▸ **Given task**
Transcribe every line of the following material verbatim, preserving each entry without alteration.

# START OF Data entries

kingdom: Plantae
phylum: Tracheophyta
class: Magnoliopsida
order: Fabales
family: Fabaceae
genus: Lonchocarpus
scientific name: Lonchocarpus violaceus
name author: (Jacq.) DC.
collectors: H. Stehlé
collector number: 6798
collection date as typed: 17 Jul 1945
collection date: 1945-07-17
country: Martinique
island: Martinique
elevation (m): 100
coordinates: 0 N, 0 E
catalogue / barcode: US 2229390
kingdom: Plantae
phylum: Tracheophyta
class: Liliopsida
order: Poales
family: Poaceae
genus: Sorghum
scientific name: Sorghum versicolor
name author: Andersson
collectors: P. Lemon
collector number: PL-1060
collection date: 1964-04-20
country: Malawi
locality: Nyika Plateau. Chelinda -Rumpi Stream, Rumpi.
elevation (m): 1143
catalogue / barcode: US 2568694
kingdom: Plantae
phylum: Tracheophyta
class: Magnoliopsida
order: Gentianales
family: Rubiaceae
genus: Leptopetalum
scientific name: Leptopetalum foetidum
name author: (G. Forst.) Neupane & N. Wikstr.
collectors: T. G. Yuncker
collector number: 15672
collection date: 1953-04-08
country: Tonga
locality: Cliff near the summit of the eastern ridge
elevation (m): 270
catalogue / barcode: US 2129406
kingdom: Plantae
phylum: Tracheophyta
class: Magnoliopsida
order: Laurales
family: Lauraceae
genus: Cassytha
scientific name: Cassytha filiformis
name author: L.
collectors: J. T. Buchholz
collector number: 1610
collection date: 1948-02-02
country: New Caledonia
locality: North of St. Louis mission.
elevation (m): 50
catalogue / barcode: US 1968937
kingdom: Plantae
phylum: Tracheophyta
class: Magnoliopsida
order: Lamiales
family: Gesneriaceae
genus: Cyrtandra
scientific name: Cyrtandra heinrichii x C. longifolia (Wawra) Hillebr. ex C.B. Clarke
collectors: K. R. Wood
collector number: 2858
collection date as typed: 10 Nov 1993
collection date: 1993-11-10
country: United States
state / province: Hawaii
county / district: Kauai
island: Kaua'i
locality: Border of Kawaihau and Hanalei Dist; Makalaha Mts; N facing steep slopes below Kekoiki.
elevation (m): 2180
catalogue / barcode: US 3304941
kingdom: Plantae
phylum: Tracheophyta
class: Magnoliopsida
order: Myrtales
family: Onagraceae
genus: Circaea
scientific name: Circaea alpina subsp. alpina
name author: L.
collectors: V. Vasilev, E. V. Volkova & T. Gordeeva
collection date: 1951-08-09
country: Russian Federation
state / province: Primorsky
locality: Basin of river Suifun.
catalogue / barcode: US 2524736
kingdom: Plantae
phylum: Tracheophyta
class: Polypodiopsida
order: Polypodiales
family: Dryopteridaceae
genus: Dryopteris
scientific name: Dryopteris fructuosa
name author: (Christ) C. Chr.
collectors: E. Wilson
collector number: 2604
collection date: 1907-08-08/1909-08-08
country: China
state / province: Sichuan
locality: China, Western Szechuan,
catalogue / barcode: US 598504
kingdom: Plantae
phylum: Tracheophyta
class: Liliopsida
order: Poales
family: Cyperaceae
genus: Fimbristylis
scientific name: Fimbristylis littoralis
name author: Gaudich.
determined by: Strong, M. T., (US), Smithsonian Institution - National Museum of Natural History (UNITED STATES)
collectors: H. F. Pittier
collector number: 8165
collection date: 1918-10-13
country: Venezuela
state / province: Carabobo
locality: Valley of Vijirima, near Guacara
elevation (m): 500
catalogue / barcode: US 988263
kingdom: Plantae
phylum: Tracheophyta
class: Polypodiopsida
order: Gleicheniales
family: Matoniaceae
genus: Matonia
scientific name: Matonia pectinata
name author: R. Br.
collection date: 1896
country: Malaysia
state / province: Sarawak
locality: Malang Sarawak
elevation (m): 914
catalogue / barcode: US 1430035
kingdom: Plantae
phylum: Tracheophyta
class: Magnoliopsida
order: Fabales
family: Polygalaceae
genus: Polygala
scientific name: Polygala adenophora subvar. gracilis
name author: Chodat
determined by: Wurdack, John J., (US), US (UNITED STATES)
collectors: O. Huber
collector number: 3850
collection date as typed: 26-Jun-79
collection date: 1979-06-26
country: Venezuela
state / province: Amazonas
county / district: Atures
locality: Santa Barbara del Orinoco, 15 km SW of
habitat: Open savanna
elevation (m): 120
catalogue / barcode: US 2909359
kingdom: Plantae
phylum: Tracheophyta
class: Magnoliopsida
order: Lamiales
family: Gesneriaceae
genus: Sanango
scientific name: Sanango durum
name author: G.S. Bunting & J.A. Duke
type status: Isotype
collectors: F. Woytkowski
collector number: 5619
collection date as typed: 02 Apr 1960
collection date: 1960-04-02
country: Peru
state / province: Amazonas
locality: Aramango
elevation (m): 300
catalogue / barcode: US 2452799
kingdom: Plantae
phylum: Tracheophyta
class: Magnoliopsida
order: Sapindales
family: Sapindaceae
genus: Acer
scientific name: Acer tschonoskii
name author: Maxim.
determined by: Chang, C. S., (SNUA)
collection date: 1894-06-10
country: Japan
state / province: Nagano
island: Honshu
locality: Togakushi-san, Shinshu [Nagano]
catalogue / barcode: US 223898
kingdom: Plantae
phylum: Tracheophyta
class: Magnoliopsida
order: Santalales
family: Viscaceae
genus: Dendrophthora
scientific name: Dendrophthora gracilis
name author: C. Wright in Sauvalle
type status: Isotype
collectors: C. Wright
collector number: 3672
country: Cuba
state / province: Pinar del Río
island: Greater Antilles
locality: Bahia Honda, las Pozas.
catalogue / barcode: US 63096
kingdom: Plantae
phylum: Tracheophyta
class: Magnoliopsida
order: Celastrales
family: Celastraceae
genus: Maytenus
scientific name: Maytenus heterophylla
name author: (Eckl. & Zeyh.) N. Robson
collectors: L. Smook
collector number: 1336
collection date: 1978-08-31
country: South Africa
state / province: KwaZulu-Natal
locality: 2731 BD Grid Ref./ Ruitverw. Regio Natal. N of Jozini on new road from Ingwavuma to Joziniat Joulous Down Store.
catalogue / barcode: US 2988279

# END OF Data entries

▸ **Task response**
kingdom: Plantae
phylum: Tracheophyta
class: Magnoliopsida
order: Fabales
family: Fabaceae
genus: Lonchocarpus
scientific name: Lonchocarpus violaceus
name author: (Jacq.) DC.
collectors: H. Stehlé
collector number: 6798
collection date as typed: 17 Jul 1945
collection date: 1945-07-17
country: Martinique
island: Martinique
elevation (m): 100
coordinates: 0 N, 0 E
catalogue / barcode: US 2229390
kingdom: Plantae
phylum: Tracheophyta
class: Liliopsida
order: Poales
family: Poaceae
genus: Sorghum
scientific name: Sorghum versicolor
name author: Andersson
collectors: P. Lemon
collector number: PL-1060
collection date: 1964-04-20
country: Malawi
locality: Nyika Plateau. Chelinda -Rumpi Stream, Rumpi.
elevation (m): 1143
catalogue / barcode: US 2568694
kingdom: Plantae
phylum: Tracheophyta
class: Magnoliopsida
order: Gentianales
family: Rubiaceae
genus: Leptopetalum
scientific name: Leptopetalum foetidum
name author: (G. Forst.) Neupane & N. Wikstr.
collectors: T. G. Yuncker
collector number: 15672
collection date: 1953-04-08
country: Tonga
locality: Cliff near the summit of the eastern ridge
elevation (m): 270
catalogue / barcode: US 2129406
kingdom: Plantae
phylum: Tracheophyta
class: Magnoliopsida
order: Laurales
family: Lauraceae
genus: Cassytha
scientific name: Cassytha filiformis
name author: L.
collectors: J. T. Buchholz
collector number: 1610
collection date: 1948-02-02
country: New Caledonia
locality: North of St. Louis mission.
elevation (m): 50
catalogue / barcode: US 1968937
kingdom: Plantae
phylum: Tracheophyta
class: Magnoliopsida
order: Lamiales
family: Gesneriaceae
genus: Cyrtandra
scientific name: Cyrtandra heinrichii x C. longifolia (Wawra) Hillebr. ex C.B. Clarke
collectors: K. R. Wood
collector number: 2858
collection date as typed: 10 Nov 1993
collection date: 1993-11-10
country: United States
state / province: Hawaii
county / district: Kauai
island: Kaua'i
locality: Border of Kawaihau and Hanalei Dist; Makalaha Mts; N facing steep slopes below Kekoiki.
elevation (m): 2180
catalogue / barcode: US 3304941
kingdom: Plantae
phylum: Tracheophyta
class: Magnoliopsida
order: Myrtales
family: Onagraceae
genus: Circaea
scientific name: Circaea alpina subsp. alpina
name author: L.
collectors: V. Vasilev, E. V. Volkova & T. Gordeeva
collection date: 1951-08-09
country: Russian Federation
state / province: Primorsky
locality: Basin of river Suifun.
catalogue / barcode: US 2524736
kingdom: Plantae
phylum: Tracheophyta
class: Polypodiopsida
order: Polypodiales
family: Dryopteridaceae
genus: Dryopteris
scientific name: Dryopteris fructuosa
name author: (Christ) C. Chr.
collectors: E. Wilson
collector number: 2604
collection date: 1907-08-08/1909-08-08
country: China
state / province: Sichuan
locality: China, Western Szechuan,
catalogue / barcode: US 598504
kingdom: Plantae
phylum: Tracheophyta
class: Liliopsida
order: Poales
family: Cyperaceae
genus: Fimbristylis
scientific name: Fimbristylis littoralis
name author: Gaudich.
determined by: Strong, M. T., (US), Smithsonian Institution - National Museum of Natural History (UNITED STATES)
collectors: H. F. Pittier
collector number: 8165
collection date: 1918-10-13
country: Venezuela
state / province: Carabobo
locality: Valley of Vijirima, near Guacara
elevation (m): 500
catalogue / barcode: US 988263
kingdom: Plantae
phylum: Tracheophyta
class: Polypodiopsida
order: Gleicheniales
family: Matoniaceae
genus: Matonia
scientific name: Matonia pectinata
name author: R. Br.
collection date: 1896
country: Malaysia
state / province: Sarawak
locality: Malang Sarawak
elevation (m): 914
catalogue / barcode: US 1430035
kingdom: Plantae
phylum: Tracheophyta
class: Magnoliopsida
order: Fabales
family: Polygalaceae
genus: Polygala
scientific name: Polygala adenophora subvar. gracilis
name author: Chodat
determined by: Wurdack, John J., (US), US (UNITED STATES)
collectors: O. Huber
collector number: 3850
collection date as typed: 26-Jun-79
collection date: 1979-06-26
country: Venezuela
state / province: Amazonas
county / district: Atures
locality: Santa Barbara del Orinoco, 15 km SW of
habitat: Open savanna
elevation (m): 120
catalogue / barcode: US 2909359
kingdom: Plantae
phylum: Tracheophyta
class: Magnoliopsida
order: Lamiales
family: Gesneriaceae
genus: Sanango
scientific name: Sanango durum
name author: G.S. Bunting & J.A. Duke
type status: Isotype
collectors: F. Woytkowski
collector number: 5619
collection date as typed: 02 Apr 1960
collection date: 1960-04-02
country: Peru
state / province: Amazonas
locality: Aramango
elevation (m): 300
catalogue / barcode: US 2452799
kingdom: Plantae
phylum: Tracheophyta
class: Magnoliopsida
order: Sapindales
family: Sapindaceae
genus: Acer
scientific name: Acer tschonoskii
name author: Maxim.
determined by: Chang, C. S., (SNUA)
collection date: 1894-06-10
country: Japan
state / province: Nagano
island: Honshu
locality: Togakushi-san, Shinshu [Nagano]
catalogue / barcode: US 223898
kingdom: Plantae
phylum: Tracheophyta
class: Magnoliopsida
order: Santalales
family: Viscaceae
genus: Dendrophthora
scientific name: Dendrophthora gracilis
name author: C. Wright in Sauvalle
type status: Isotype
collectors: C. Wright
collector number: 3672
country: Cuba
state / province: Pinar del Río
island: Greater Antilles
locality: Bahia Honda, las Pozas.
catalogue / barcode: US 63096
kingdom: Plantae
phylum: Tracheophyta
class: Magnoliopsida
order: Celastrales
family: Celastraceae
genus: Maytenus
scientific name: Maytenus heterophylla
name author: (Eckl. & Zeyh.) N. Robson
collectors: L. Smook
collector number: 1336
collection date: 1978-08-31
country: South Africa
state / province: KwaZulu-Natal
locality: 2731 BD Grid Ref./ Ruitverw. Regio Natal. N of Jozini on new road from Ingwavuma to Joziniat Joulous Down Store.
catalogue / barcode: US 2988279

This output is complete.